Where I disagree with you is the group stages. There is barely a single game worth watching unless you are a fan and the groups are largely predictable before they even start (The Man U / PSG / Leipzig was the exception this year). The ESL is a car crash of a concept but the CL group stage and the whole of the Europa cup - especially the CL hand me downs - needs reform. From a competitive point of view, They would be better off having the top 8 in English football in the competition and binning off tinpot nations like Scotland but that is hardly fair and I understand the reasons why they don't. The European cup in rugby has some genuinely competitive group games unless you get the pub standard Italian team and it would be a better if there were some close groups in a similar vein. As it stands, its just formulaic.
 




Simster

"the man's an arse"
Jul 7, 2003
54,243
Surrey
Like you I watch it and also tuned in for the PSG game over - I think - Chelsea who were trying their best to lose against Porto. It was an excellent game to watch and frustrating it finished on the Away goal from the dark ages rule. As a neutral it was a good a game as you could watch and better than anything I'd seen in the PL this year. Back in 1999, I cheered Man Utd winning the competition and so did half the pub who were by no means united fans. At some point, any allegiance to English clubs has long gone. Man City, owned by its own oil state with barely an Englishman playing is no more English than a Dortmund side with Jude Bellingham in it.
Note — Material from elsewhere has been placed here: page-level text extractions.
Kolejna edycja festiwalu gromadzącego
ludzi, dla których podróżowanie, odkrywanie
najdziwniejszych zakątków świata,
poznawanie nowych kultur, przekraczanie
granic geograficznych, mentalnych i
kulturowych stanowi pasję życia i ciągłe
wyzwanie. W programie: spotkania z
Where I disagree with you is the group stages. There is barely a single game worth watching unless you are a fan and the groups are largely predictable before they even start (The Man U / PSG / Leipzig was the exception this year). The ESL is a car crash of a concept but the CL group stage and the whole of the Europa cup - especially the CL hand me downs - needs reform. From a competitive point of view, They would be better off having the top 8 in English football in the competition and binning off tinpot nations like Scotland but that is hardly fair and I understand the reasons why they don't. The European cup in rugby has some genuinely competitive group games unless you get the pub standard Italian team and it would be a better if there were some close groups in a similar vein. As it stands, its just formulaic.
Well yes they are predictable because the best teams usually do best. Group stages are just a necessary evil designed to make a cup competition more league-like and thus provide more TV money. That has always been the trade off I think.

So when I say "I quite like the group stages", what I meant was that I feel it ought to be enough to appease greedy owners whilst not massively compromising the integrity of the competition.